Scaling up one server

Within a single process, the design keeps the expensive paths per-tenant and the read paths off the write path:

Reads are served from per-tenant materialized serving snapshots, so query traffic does not queue behind writes.
Explicit queries and subscriptions plan against single-field and composite indexes rather than scanning tables.
Subscription re-evaluation is dependency-tracked: a commit only triggers the queries whose dependency sets it intersects, not every query on the table.
Functions execute in V8 isolates inside the server process — no per-invocation process or container cost. Workloads too heavy for an isolate fan out into sandbox-backed services, covered next.

The practical consequence: a single Nimbus server scales with the machine you give it, and the per-tenant diagnostics endpoint reports each tenant’s queue depths, journal lag, and serving health so you can see which tenant is consuming the headroom. See observability.

Heavy compute fans out into services

Functions are for short, transactional work. When a tenant’s workload includes something heavier or longer-lived — a worker process, an indexing pipeline, a headless browser — it moves into a service: a named, tenant-scoped workload backed by a container sandbox that the server launches and supervises beside the engine. The service exposes readiness and health states other code can wait on, generation checks guard concurrent edits to its definition, and its process runs as its own supervised container rather than inside the engine — so the heavy work lives next to the data without sitting on the mutation path.

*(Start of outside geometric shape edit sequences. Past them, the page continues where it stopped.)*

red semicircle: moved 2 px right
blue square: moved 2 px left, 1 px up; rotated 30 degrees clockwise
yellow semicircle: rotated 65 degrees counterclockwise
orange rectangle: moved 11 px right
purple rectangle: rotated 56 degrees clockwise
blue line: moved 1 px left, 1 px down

This is fan-out within the deployment, not across machines. Sandbox-backed services run on the same Linux host as the server (on macOS and WSL2, nimbus machine provides that host), and they scale with that machine the way everything else in the process does. What services buy you is separation and supervision, not a second box — when you do outgrow the machine, the partitioning story below is unchanged.

Where the data lives

Storage is pluggable, and the choice is the main scaling lever you have today. See storage backends for setup.

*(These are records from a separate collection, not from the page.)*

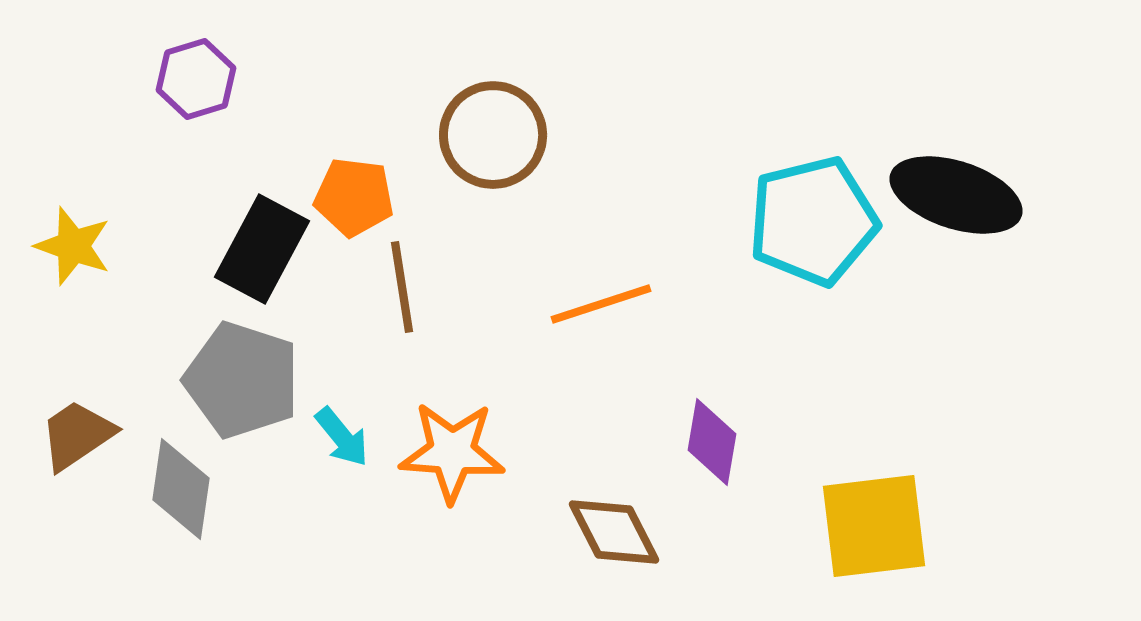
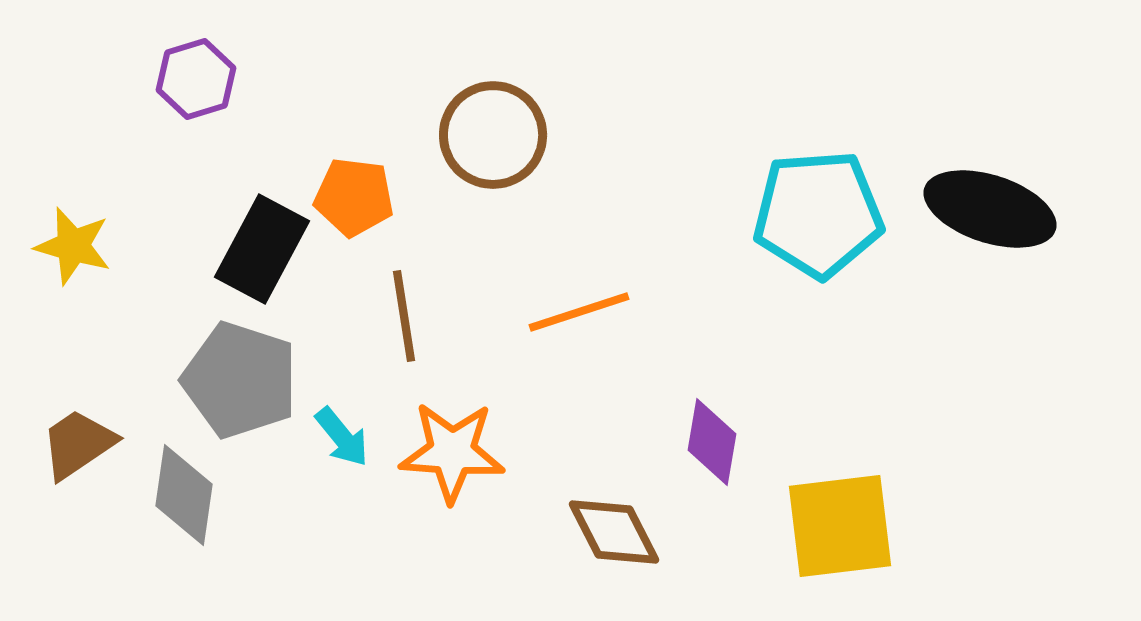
black ellipse: moved 34 px right, 14 px down
cyan pentagon: moved 5 px right, 7 px up; rotated 10 degrees clockwise
yellow star: rotated 4 degrees counterclockwise
brown line: moved 2 px right, 29 px down
orange line: moved 22 px left, 8 px down
gray pentagon: moved 2 px left
brown trapezoid: moved 1 px right, 9 px down
gray diamond: moved 3 px right, 6 px down
yellow square: moved 34 px left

Backend	Data location	What scales it
SQLite (default), redb	Files on the server’s disk	The machine: disk, memory, CPU
PostgreSQL, MySQL	A database server you operate	Your database’s own replication, pooling, and backup tooling
libSQL / Turso	A remote libSQL primary	The managed service, plus local replica reads

With the embedded backends, the server and its data share one machine, and scaling is vertical. With Postgres or MySQL, each tenant’s schema or database lives in infrastructure that already has its own growth, failover, and backup story — Nimbus remains the single coordinator for mutations, but durability and capacity become your database’s job.

The libSQL backend adds a read-locality path: writes go to the remote primary, while reads are served from a per-tenant local replica cache on the Nimbus server. Replica freshness is measured and exposed in the per-tenant engine diagnostics, so staleness is observable rather than assumed away.

What is not horizontally scalable today

Nimbus instances do not know about each other. Concretely, today there is:

no built-in clustering or node membership,
no request forwarding between instances,
no cross-instance subscription invalidation, and
no support for two instances serving the same tenant data.

Each tenant must be served by exactly one Nimbus process. If you outgrow one server, the supported pattern is partitioning: run independent Nimbus instances, place different tenants on each, and route clients to the instance that owns their tenant. Because every tenant is a self-contained namespace, moving one between instances is a data move, not a schema surgery — but the routing is yours to operate.

Multi-node operation is a direction we are designing toward, not a shipped capability, so this page does not describe it. When that changes, the machinery will be documented here and in current capabilities — until then, size deployments on the assumption that one binary, one machine, and one storage backend carry the load.